In Alameda, the nearly hourlong video from two officers’ body cameras released late Tuesday shows police talking to a seemingly dazed Gonzalez, who struggles to answer questions. The third officer arrives later.

When Gonzalez doesn’t produce any identification, the officers are seen trying to force his hands behind his back to handcuff him, but he resists and they take him to the ground. They repeatedly ask him for his full name and birthdate.

“I think you just had too much to drink today, OK? That’s all,” the officer says. Later, he adds, “Mario, just please stop fighting us.”

Gonzalez, who weighed about 250 pounds (113 kilograms), is seen grunting and shouting as he lies face down on wood chips while the three officers restrain him. At one point, a city employee helps the officers hold down Gonzalez’s legs.

One officer puts an elbow on his neck and a knee on his shoulder. An officer also puts a knee on his back and leaves it there as Gonzalez gasps for air, saying, “I didn’t do nothing, OK?”

Gonzalez’s protests appear to weaken, and after about five minutes he seems to lose consciousness.

Shortly before he stops breathing, one officer asks the other: “Think we can roll him on his side?”

The other answers, “I don’t want to lose what I got, man.”

The video shows officers rolling Gonzalez over and performing cardiopulmonary resuscitation. They are also seen administering at least two doses of Narcan, which is given to counteract opiate overdoses. Gonzalez was pronounced dead at a hospital.

Police also made public two calls dispatchers received about Gonzalez that prompted them to send officers to the park, which sits at the end of a cul-de-sac of well-kept homes with manicured gardens. One caller said Gonzalez was “kind of talking to himself” and “not making any sense”

The caller added: “I mean, he’s not doing anything wrong, he’s just scaring my wife.”

A second man told a dispatcher that Gonzalez had two drugstore baskets with alcohol bottles and that it appeared he was breaking the security tags off them.

“Anyone with common sense will ask like how does someone with no preexisting chronic medical conditions suddenly have a medical emergency at the age of 26 and die, just out of the blue,” Jerry Gonzalez said.

Gonzalez had a 4-year-old son, also named Mario, and was the main caretaker of his brother, who has autism and turned 23 on Tuesday, his family said.
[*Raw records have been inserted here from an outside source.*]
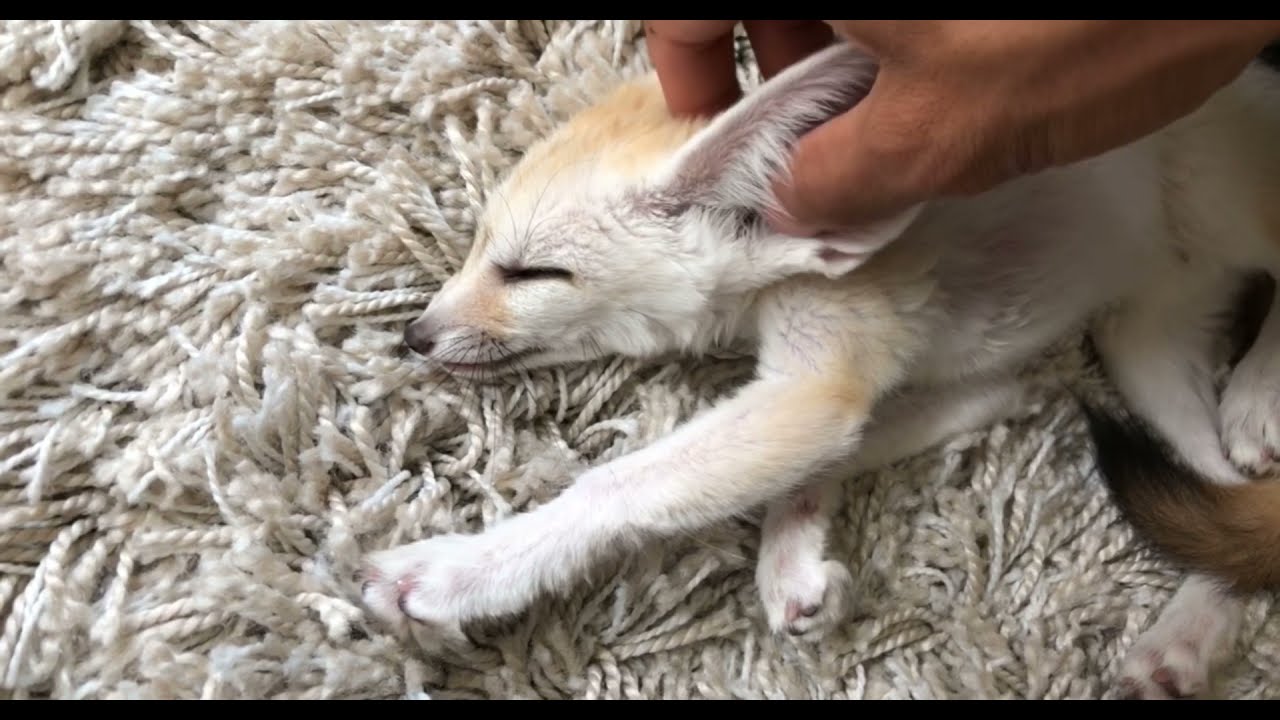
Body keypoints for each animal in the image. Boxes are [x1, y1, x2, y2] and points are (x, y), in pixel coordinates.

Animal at [359, 41, 1280, 699]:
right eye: (479, 248)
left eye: (530, 274)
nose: (415, 336)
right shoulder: (926, 381)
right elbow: (847, 449)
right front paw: (793, 557)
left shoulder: (818, 378)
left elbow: (617, 487)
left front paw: (460, 573)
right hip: (1142, 350)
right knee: (1220, 489)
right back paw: (1189, 630)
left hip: (1225, 231)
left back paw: (1259, 394)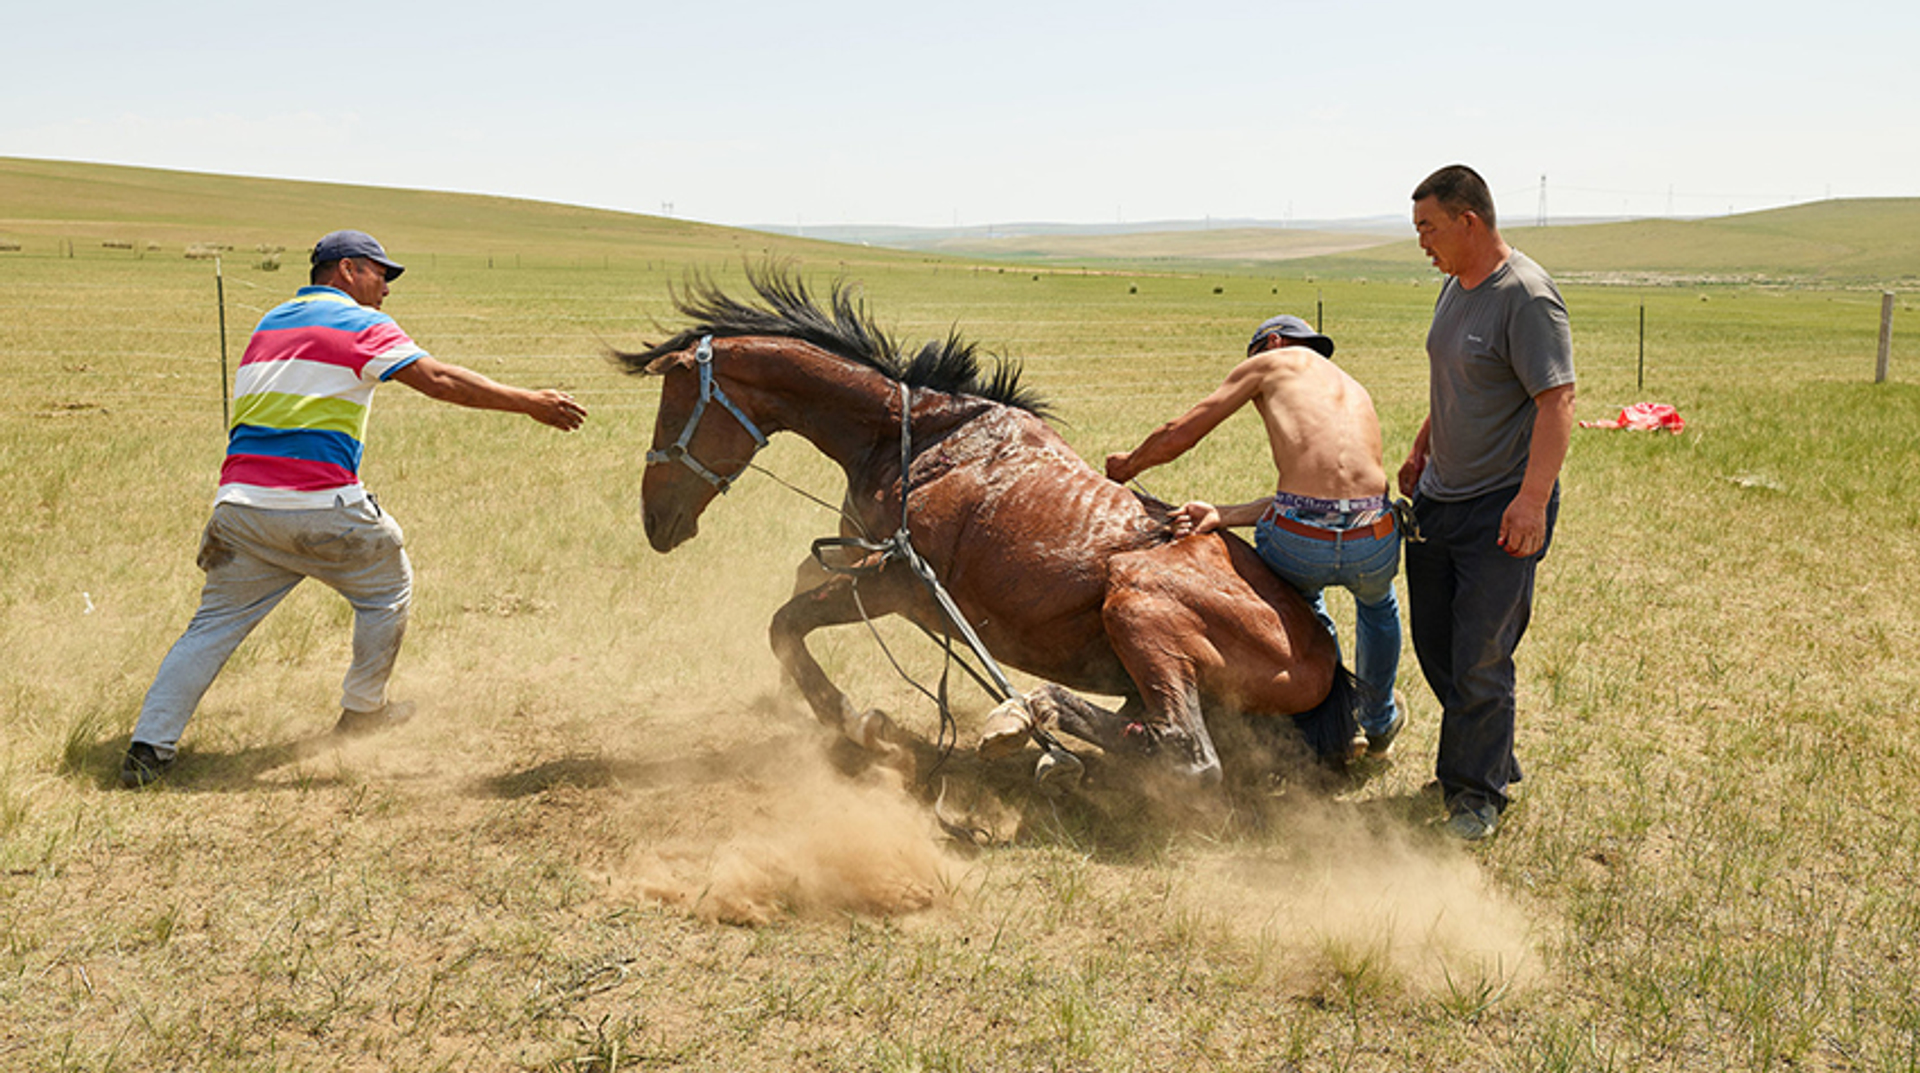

Eugene O’Donnell, a former New York City police officer and professor of police studies at New York’s John Jay College of Criminal Justice, said that as in the incident that led to Floyd’s death, “what’s at stake is so small.”

Officials nationwide are reassessing whether counselors rather than police should deal with people who are intoxicated or suffering a mental health crisis. O’Donnell said the Alameda case was an instance in which police “have to take care of these issues that should not be their issues.”

Geoffrey Alpert, a professor of criminology at the University of South Carolina and an expert on police use of force, said officers should have rolled Gonzalez over as soon as they could.

“Once they’re controlling him, as we learned from the Floyd trial with all those medical experts, this position or compression is deadly,” he said.